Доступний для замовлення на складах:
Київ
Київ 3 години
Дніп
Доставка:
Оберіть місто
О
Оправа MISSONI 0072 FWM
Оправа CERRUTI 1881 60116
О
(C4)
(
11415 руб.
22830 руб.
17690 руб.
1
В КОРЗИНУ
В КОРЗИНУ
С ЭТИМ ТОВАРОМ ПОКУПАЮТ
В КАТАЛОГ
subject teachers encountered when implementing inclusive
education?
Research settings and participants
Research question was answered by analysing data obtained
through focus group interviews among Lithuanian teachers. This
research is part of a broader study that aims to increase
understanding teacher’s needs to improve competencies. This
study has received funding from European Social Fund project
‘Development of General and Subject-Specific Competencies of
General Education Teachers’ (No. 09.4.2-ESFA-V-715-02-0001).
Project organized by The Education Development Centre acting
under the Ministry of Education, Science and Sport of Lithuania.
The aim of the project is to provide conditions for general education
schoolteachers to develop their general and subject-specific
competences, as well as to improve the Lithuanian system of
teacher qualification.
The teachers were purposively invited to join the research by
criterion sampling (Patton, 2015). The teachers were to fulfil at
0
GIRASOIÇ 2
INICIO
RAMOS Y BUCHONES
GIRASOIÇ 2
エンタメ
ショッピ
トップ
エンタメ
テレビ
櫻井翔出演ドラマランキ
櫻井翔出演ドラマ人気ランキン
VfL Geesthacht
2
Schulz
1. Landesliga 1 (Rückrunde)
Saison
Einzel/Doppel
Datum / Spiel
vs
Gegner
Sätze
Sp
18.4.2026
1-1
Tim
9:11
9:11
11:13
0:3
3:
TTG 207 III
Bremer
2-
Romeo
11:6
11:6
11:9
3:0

--------

Instruction: Rewrite the listing above, replacing "focus group interviews" with "semi-structured interviews" and leaving every other line unchanged.

Task response:
Доступний для замовлення на складах:
Київ
Київ 3 години
Дніп
Доставка:
Оберіть місто
О
Оправа MISSONI 0072 FWM
Оправа CERRUTI 1881 60116
О
(C4)
(
11415 руб.
22830 руб.
17690 руб.
1
В КОРЗИНУ
В КОРЗИНУ
С ЭТИМ ТОВАРОМ ПОКУПАЮТ
В КАТАЛОГ
subject teachers encountered when implementing inclusive
education?
Research settings and participants
Research question was answered by analysing data obtained
through semi-structured interviews among Lithuanian teachers. This
research is part of a broader study that aims to increase
understanding teacher’s needs to improve competencies. This
study has received funding from European Social Fund project
‘Development of General and Subject-Specific Competencies of
General Education Teachers’ (No. 09.4.2-ESFA-V-715-02-0001).
Project organized by The Education Development Centre acting
under the Ministry of Education, Science and Sport of Lithuania.
The aim of the project is to provide conditions for general education
schoolteachers to develop their general and subject-specific
competences, as well as to improve the Lithuanian system of
teacher qualification.
The teachers were purposively invited to join the research by
criterion sampling (Patton, 2015). The teachers were to fulfil at
0
GIRASOIÇ 2
INICIO
RAMOS Y BUCHONES
GIRASOIÇ 2
エンタメ
ショッピ
トップ
エンタメ
テレビ
櫻井翔出演ドラマランキ
櫻井翔出演ドラマ人気ランキン
VfL Geesthacht
2
Schulz
1. Landesliga 1 (Rückrunde)
Saison
Einzel/Doppel
Datum / Spiel
vs
Gegner
Sätze
Sp
18.4.2026
1-1
Tim
9:11
9:11
11:13
0:3
3:
TTG 207 III
Bremer
2-
Romeo
11:6
11:6
11:9
3:0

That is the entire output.